Preventing Adverse Events Post-Discharge through Proactive Identification, Multidisciplinary Communication, and Technology
Background
Adverse events (AEs) occur in 19-23% of hospitalized patients in the 30 days after discharge. The most common AEs occurring after discharge include: adverse drug events (72%), therapeutic errors (16%) and hospital acquired infections (11%).

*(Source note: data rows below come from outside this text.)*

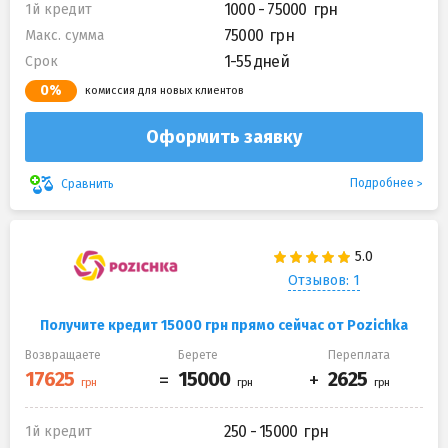
1000 - 75000
1й кредит
75000
Макс. сумма
1-55 дней
Срок
0%
комиссия для новых клиентов
Оформить заявку
Подробнее
Сравнить
Отзывов: 1
Получите кредит 15000 грн прямо сейчас от Pozichka
Возвращаете
Берете
Переплата
250 - 15000
1й кредит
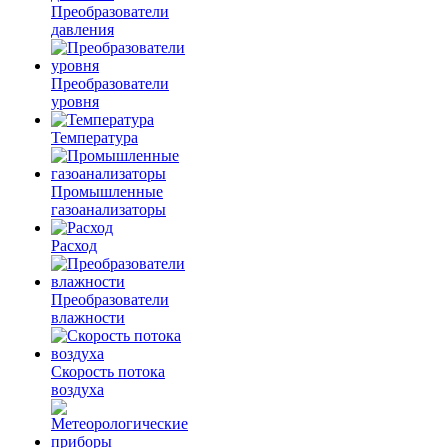
Преобразователи
давления
Преобразователи
уровня
Температура
Промышленные
газоанализаторы
Расход
Преобразователи
влажности
Скорость потока
воздуха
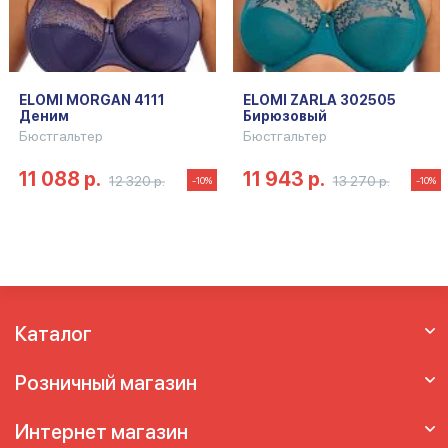
ELOMI MORGAN 4111
ELOMI ZARLA 302505
Деним
Бирюзовый
Бюстгальтер
Бюстгальтер
11 088 р.
11 943 р.
12 320 р.
13 270 р.
-10%
-10%
Каталог
Розничный магазин
Интернет магазин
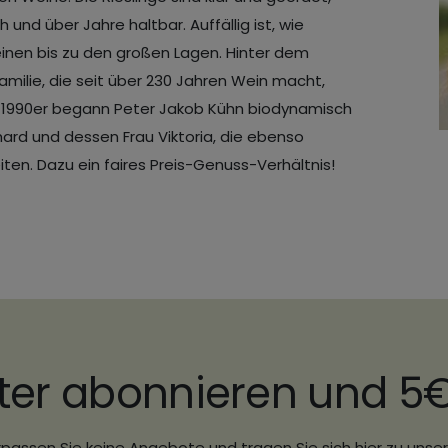
 und über Jahre haltbar. Auffällig ist, wie
einen bis zu den großen Lagen. Hinter dem
Familie, die seit über 230 Jahren Wein macht,
r 1990er begann Peter Jakob Kühn biodynamisch
hard und dessen Frau Viktoria, die ebenso
eiten. Dazu ein faires Preis-Genuss-Verhältnis!
ter abonnieren und 5
passen Sie keine Angebote und tragen Sie sich hier zu uns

Evidence suggests the risk of post-discharge AEs and the unanticipated utilization of healthcare resources such as readmission are higher for patients with Hospital Acquired Conditions (HACs).
Study Goals
The aim of the AHRQ-funded PREDICT I study was to utilize the Patient Safety Dashboard, a health information technology tool integrated in the institution’s electronic health record (EHR) system, to decrease adverse events (AEs) for patients discharged from BWFH who are at risk for preventable harm and hospital readmission.
Methods
Data from various administrative clinical sources, including the Enterprise Data Warehouse and a rigorous two-person EHR chart review process, were aggregated, cleaned, and analyzed. Data on key hospital process measures was also collected and analyzed. A total of 268 patients (125 pre- and 143 post-intervention) were enrolled.
Results
Our unadjusted analyses showed an insignificant decrease in adverse events in the pre- and post-intervention cohort.